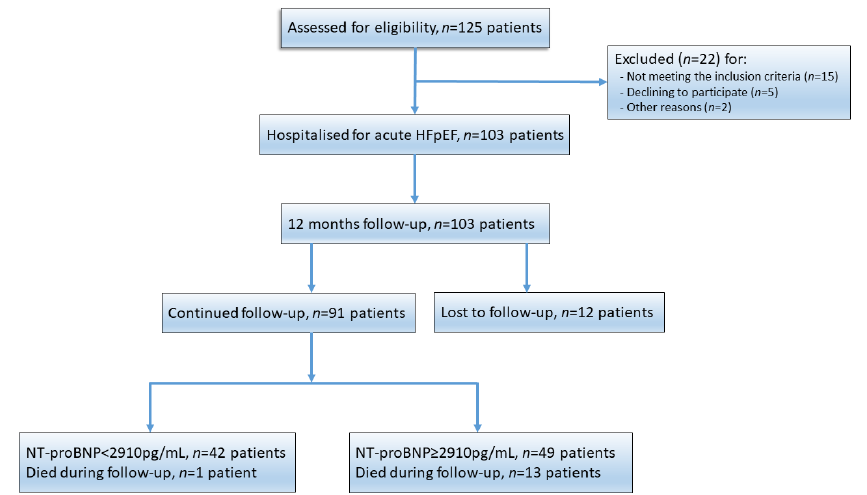
Figure 1. Flowchart of the study.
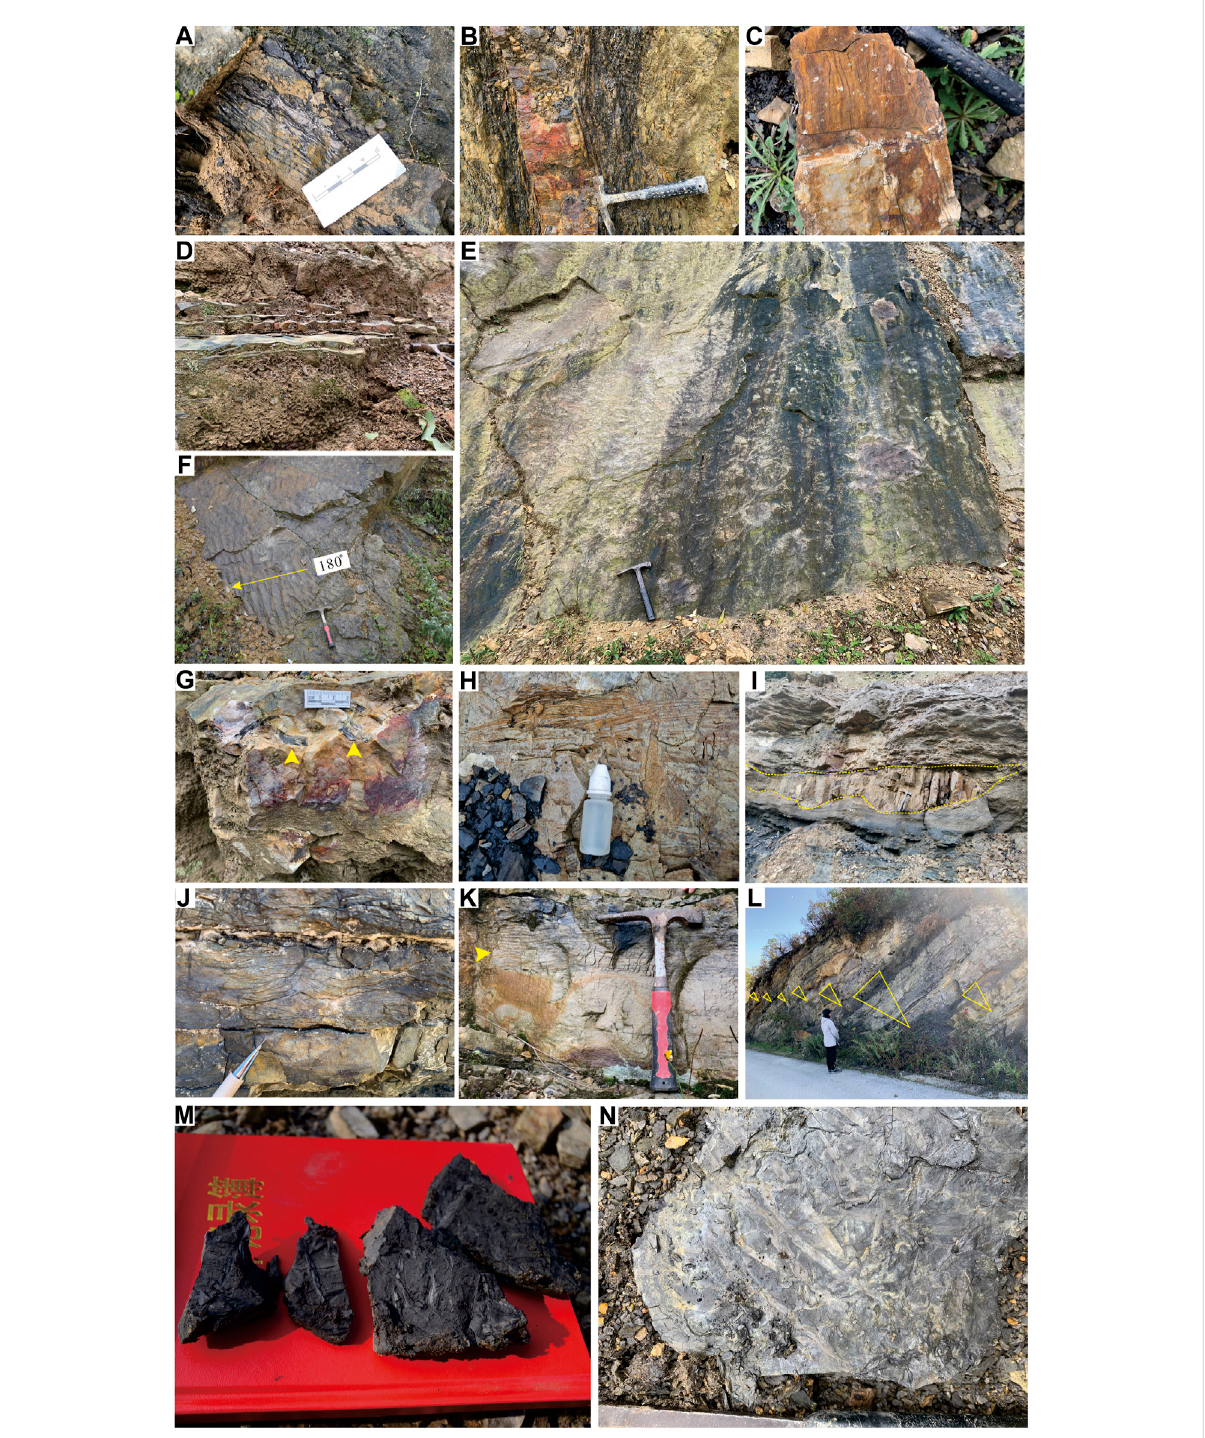
FIGURE 7 Faciesassociation2,intertidalorsubtidalzone. (A) Heterolithicwith fl aserbedding,sectionSMK. (B) Heterolithicwithlenticularbedding,section DHZ. (C) Lithofacies Sc (cross-bedded sandstones) with awash cross-bedding, section LDZ. (D) Lithofacies Ssr (Symmetrical rippled sandstones), section SMK. (E) Lithofacies Sir (interference rippled sandstones), section SMK. (F) Lithofacies Sar (asymmetrical rippled sandstones) with the current directionof180 ° ,sectionHTH. (G) Quartzsandstonewithmuddybands,sectionSMK. (H) LithofaciesScwithawashcross-bedding,sectionLDZ. (I) Small dunes with erosional base, disappearing laterally (yellow dashed line), gully setting, section LDZ. (J) Lithofacies Sc with wavy cross-bedding, section DHZ. (K) Lithofacies Sc with parallel bedding and herringbone bedding (yellow arrow), section DHZ. (L) Repeated seven fi nning upwards cycles with erosional bases of each sequence, tidal channel setting, section HTH. (continued). Facies association 2, supratidal zone. Lithofacies Mp with abundant unidenti fi ed leaf fossil, section LDZ (M) and section SMK (N) .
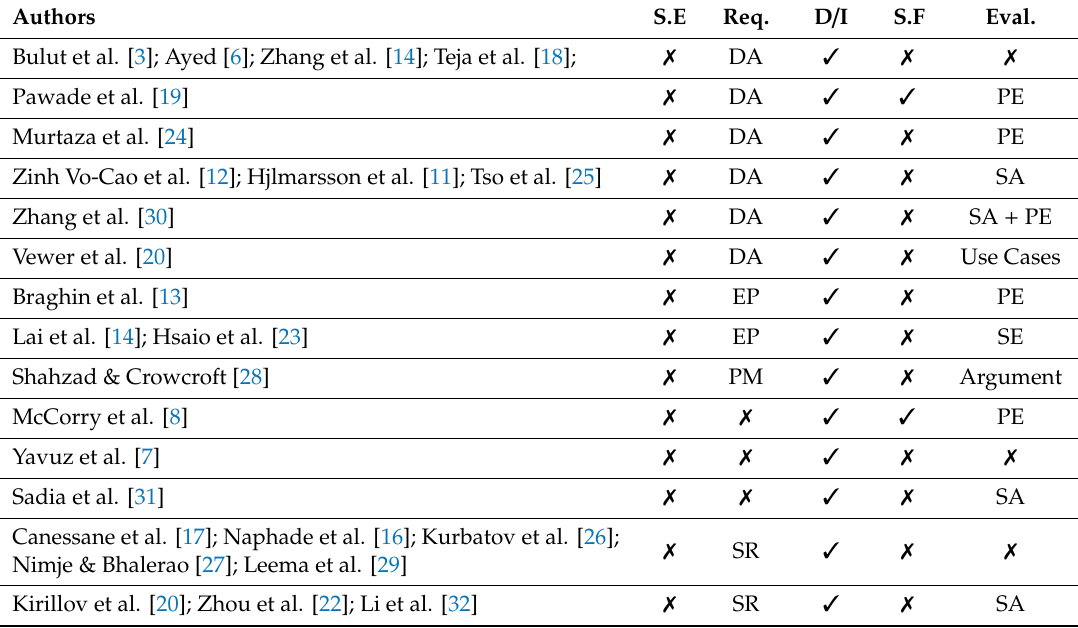
Table 1. Summary of approaches used for blockchain e-voting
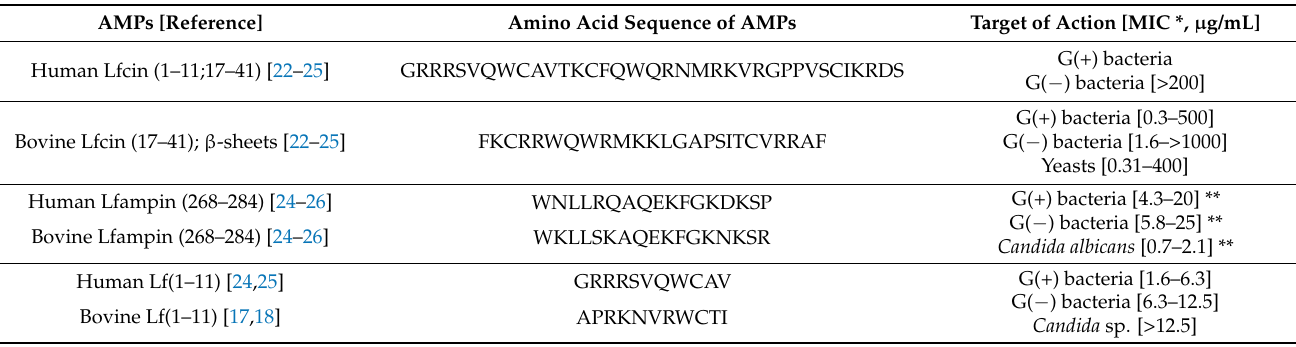
Table 1. Characteristics of lactoferrin-derived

▶ Exercise: Return the lines containing "Table", taking each one from the listing.

▶ Task output:
Table 1. Summary of approaches used for blockchain e-voting
Table 1. Characteristics of lactoferrin-derived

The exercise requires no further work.